Open tjdodwell opened 3 years ago
Just had a brief look at this, kernel fusing should not mean any repetition of code, and speedup is significant since it stops us having to calculate bond stretch with expensive square root operation twice over (for each bond).
The code repetition is actually due to switch variables of "does model have stiffness corrections?" and "does the model have different bond types?" and combinations thereof. The possible combinations of those variables are 2^{2} = 4 repetitions of code. If we add bond stretch corrections as well as stiffness corrections then that is 2^{3} = 8 repetitions of code. This is unsustainable, but there was a point...
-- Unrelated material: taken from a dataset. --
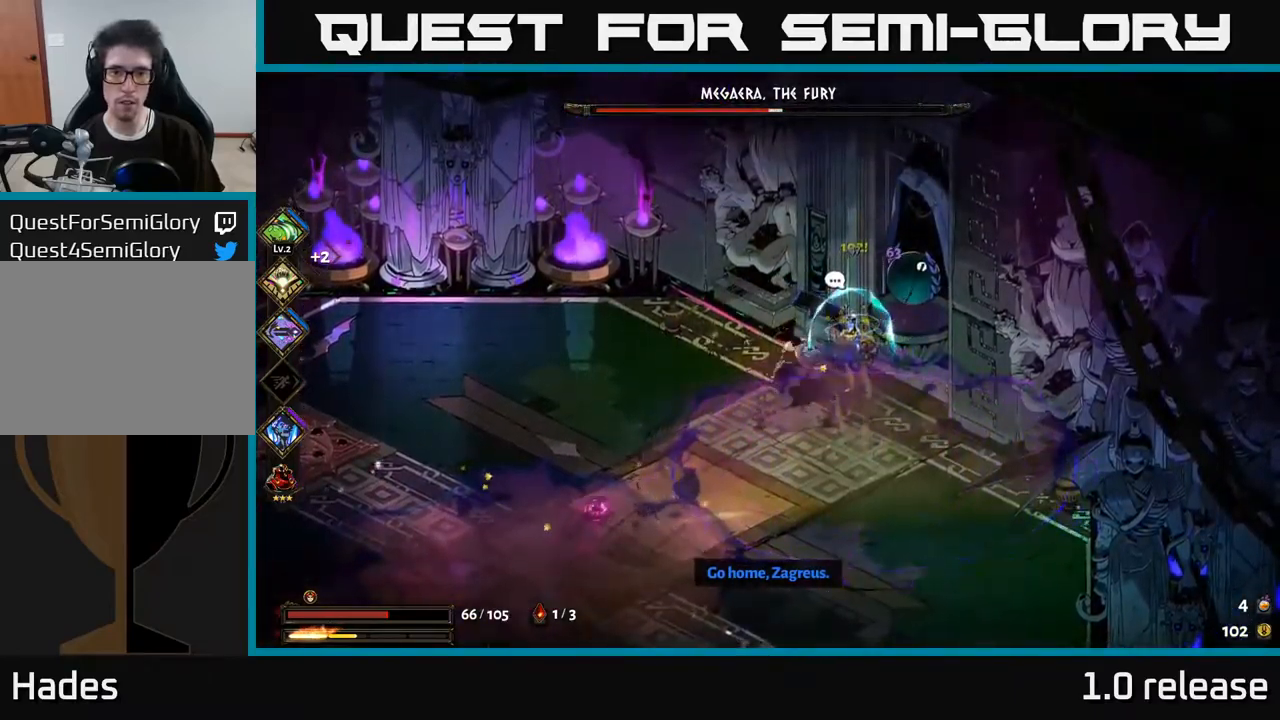
{"buttons": [], "left_stick": "down", "right_stick": "center", "events": [[83, "X", "up"], [167, "A", "down"], [183, "X", "down"], [233, "X", "up"], [350, "X", "down"], [433, "X", "up"], [467, "A", "up"], [483, "left_stick", "down"]]}
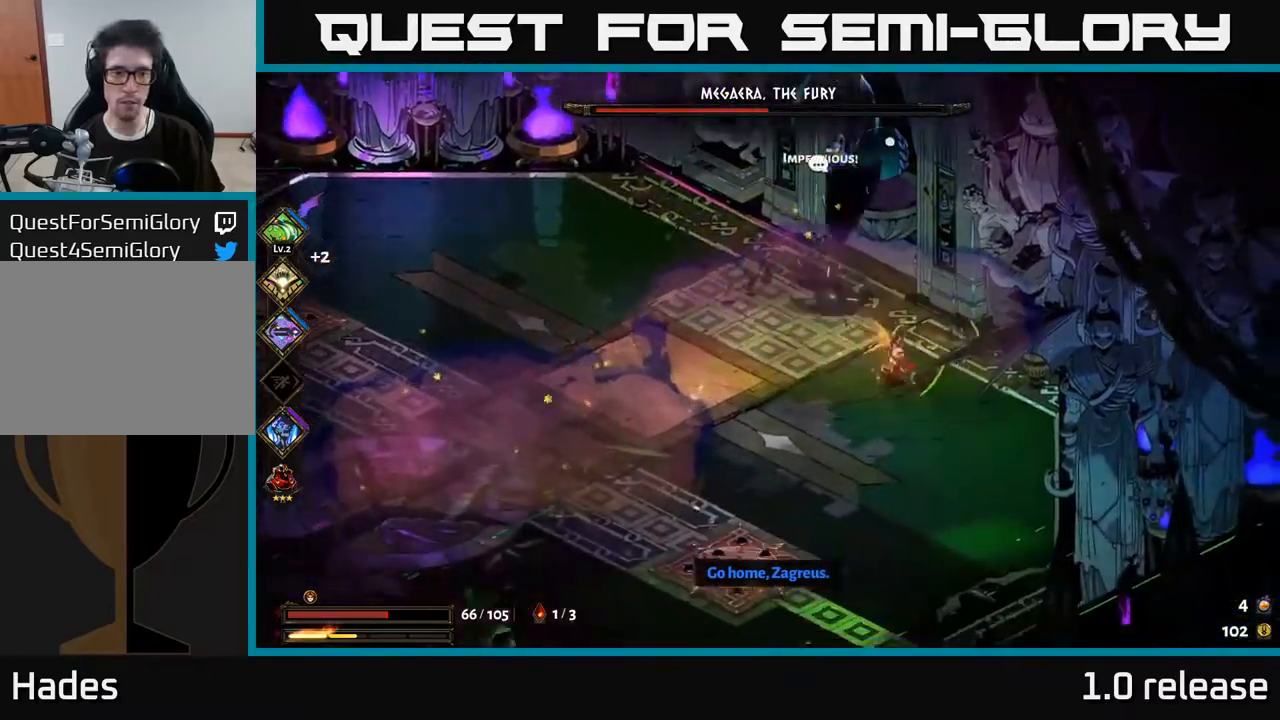
{"buttons": [], "left_stick": "left", "right_stick": "center", "events": [[150, "left_stick", "down-left"], [283, "left_stick", "left"]]}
The point of this code repetition (in peridynamics.cl
and integrators.py
) was to conserve GPU VRAM memory when user is not using all of the features. The trade off is memory used for features (such as stiffness corrections/ multimaterial/ plastic damage models) vs memory used for number of nodes. For example if we have a simple model with no stiffness corrections and a single homogeneous bond type then we don't have to store arrays for stiffness corrections and bond types, and can run a model with a larger number of nodes total.
I think this justifies separating the cases of combinations has stiffness_corrections/ has bond_types out.
So why can't I use "if" statements to remove code repetition? Because I need to either load the huge stiffness_correction and bond_type arrays into GPU memory or not, and I couldn't find a way of generalising the code to handle all cases, so I separated them out. Thinking about it, there shouldn't be a good reason why I can't just load a small 1x1 array or null variable in its place and then use "if" statements to remove the code repetition. So yes this is worth another look.
Looks like the process of Kernel Fusing means that is a lot of repetition of code - is this easy to maintain? @bb515 What are the computational savings from kernel fusing?
If it is that significant, is there a smart way of doing, using code generation, and templating common parts (if that makes sense)